Being a Bible class teacher for children or teens is an important responsibility. You are helping them learn what God wants them to know so that they can build a strong faith foundation and grow to their full godly potential. Most Bible class teachers in a church setting only have about an hour a week with their students – enough time to have some impact, but not the time you need in most cases to make a truly meaningful difference in someone’s faith journey.
To impact your young Bible students at that level, you will need to move from being their teacher to becoming a mentor. Mentorship is modeled perfectly by Jesus in his interactions with the Apostles while he was here on Earth. You can’t just snap your fingers, however, and suddenly have Bible class students who are willing to be mentored by you. It requires intentionality, patience, perseverance and lots of love. Sometimes you will see positive results for your extra investment of time and in other cases your mentorship will seem to have little impact. Yet I believe mentoring students should be the goal of any master Bible class teacher.
So how do you begin the process of moving from teacher to mentor? It may vary slightly with each student you target (the sad reality is that you won’t have enough time to adequately fully mentor a large group of students, but you can help those other students find other godly mentors), but there are some basic principles that will help with any young person.
- Let them see the love in your eyes. There is a saying that children want to see a parent’s eyes light up when they enter the room. In the same way, your students need to see your love for them in your eyes. If you look at them with indifference or disapproval, they won’t have a desire to spend even more time with you than they already do.

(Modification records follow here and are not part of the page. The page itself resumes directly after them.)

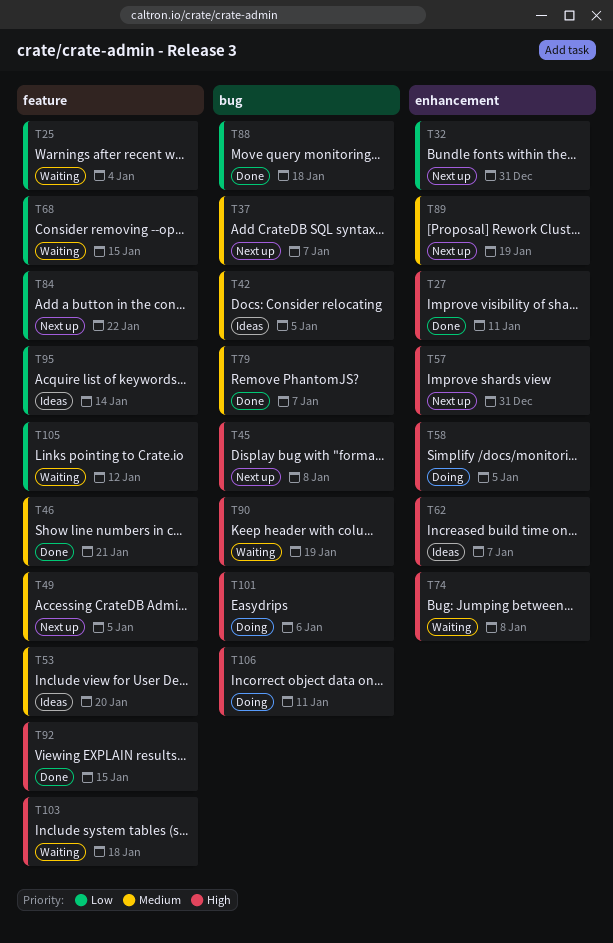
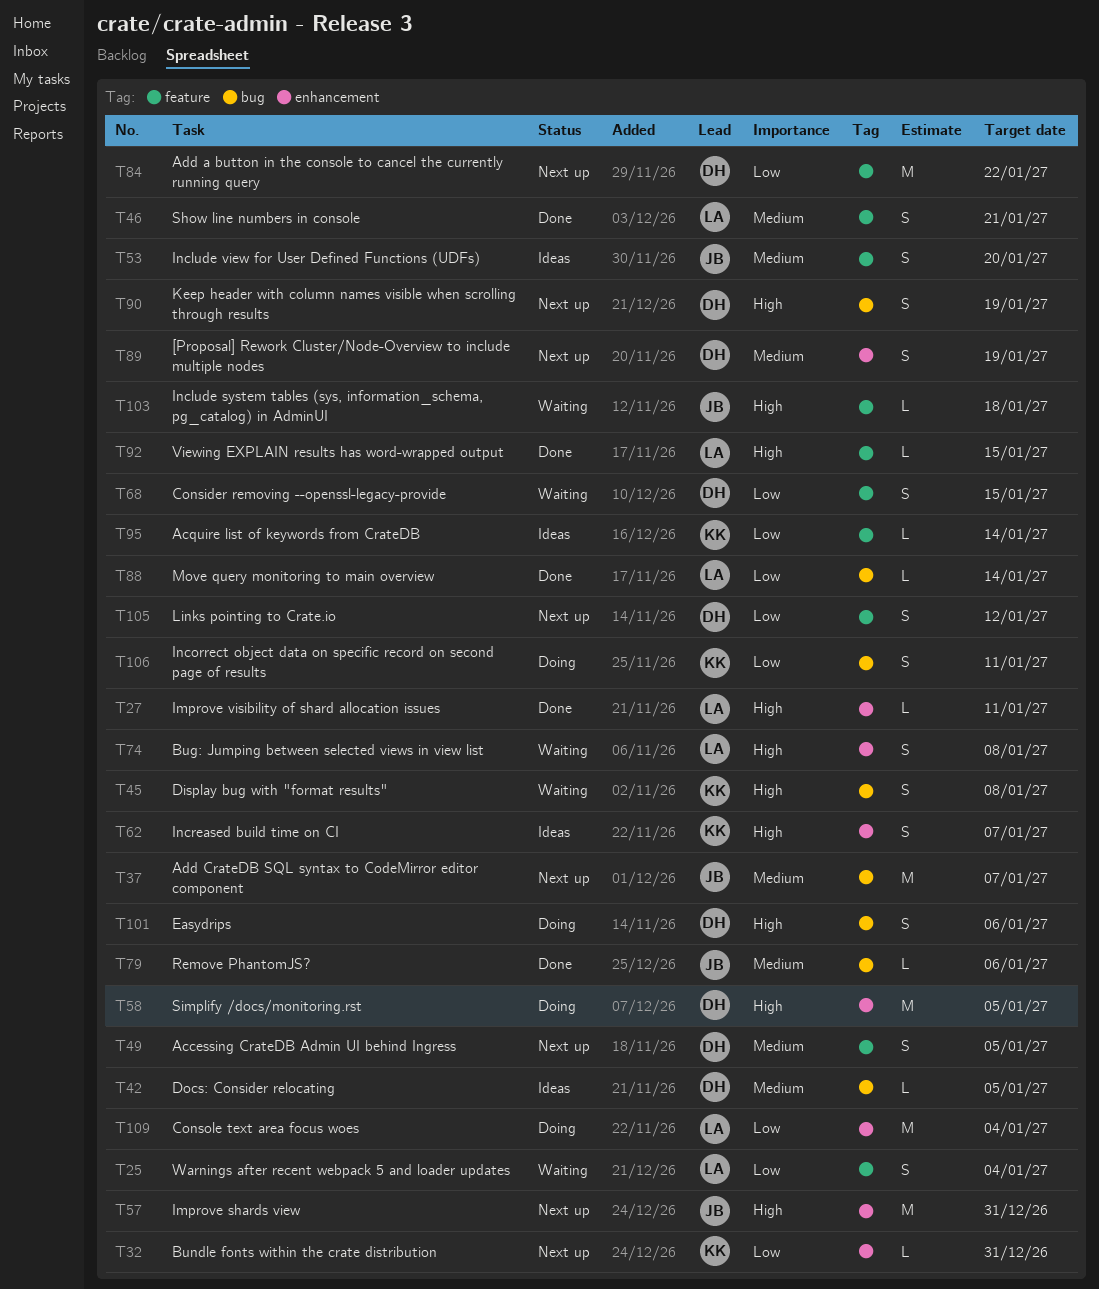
T45, status: Next up -> Waiting
T79, due: Jan 7 -> Jan 6
T88, due: Jan 18 -> Jan 14
T90, status: Waiting -> Next up
T105, status: Waiting -> Next up
T106, priority: High -> Low
T109: none -> present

- Make yourself available. Get to your classroom early. Stay a few minutes extra after class ends. Attend the performances, games and activities they have. Take your Bible class on field trips. Visit their homes. Have their families over to your home. Most young people want to take their time opening up and sharing about their lives. They want to know you will give them the time they need, and investing in them before you mentor them is a great way to show you are willing to be available when they need you. (Many mentors have a 24/7 availability for emergencies with their mentees.)
- Actively listen to them when they talk. Put down the devices and give them your full attention. Show an emotional response and empathy to what they are sharing. Look them in the eyes. Ask appropriate clarifying questions. Let them know you are there to listen.

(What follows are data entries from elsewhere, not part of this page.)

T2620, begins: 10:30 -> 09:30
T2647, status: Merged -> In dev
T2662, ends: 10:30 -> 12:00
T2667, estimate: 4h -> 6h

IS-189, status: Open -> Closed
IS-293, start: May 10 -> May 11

- At least at first, ask permission before giving advice. Advice is best heeded when wanted. Asking permission shows you don’t intend to control their lives, but rather give them godly advice as assistance in making their choices in life. If they say no initially, that’s okay. When trust is established, they will begin allowing you to share your thoughts.
- Remember mentorship is about coaching and guiding, not controlling. You are not the parent and should not behave as if you are one. You are the adult who listens and gives feedback. Don’t demand they follow your advice or attempt to give consequences or lecture when they don’t take your it.
- Be respectful of your mentees’ privacy. Most people who minister to young people have an unwritten rule they follow… anything shared is kept between the student and the mentor unless the information shared shows the child is in some sort of danger. In those cases, offer to go with the young person to share the information. If that offer is refused, inform the student that you need to let the parents know, because it is ultimately in their best interest.
- Don’t forget to have fun together. No one wants to spend a lot of time with someone who is always serious and insists on constantly having deep conversations. Go out to eat. Tell funny stories from your own youth. Do something fun or interesting together. Create a dynamic where your mentees look forward to spending time with you.
- Encourage them to practice spiritual disciplines like Bible study and prayer independently and share your enthusiasm for doing them yourself. You may not always be available to your mentee. Helping them develop habits that will help them be healthy spiritually can help them bridge any gaps in your mentorship.
- Keep in contact periodically when mentees move away or go to college. The relationship dynamic will change because of the distance, but they need to know you are still in their corner. Remind them periodically you would love to talk on the phone with them, take their texts or see them when they visit in your area.
Effective mentorship takes a lot of time and effort, but it’s a great way to continue to point your Bible students to God long after they have left your class.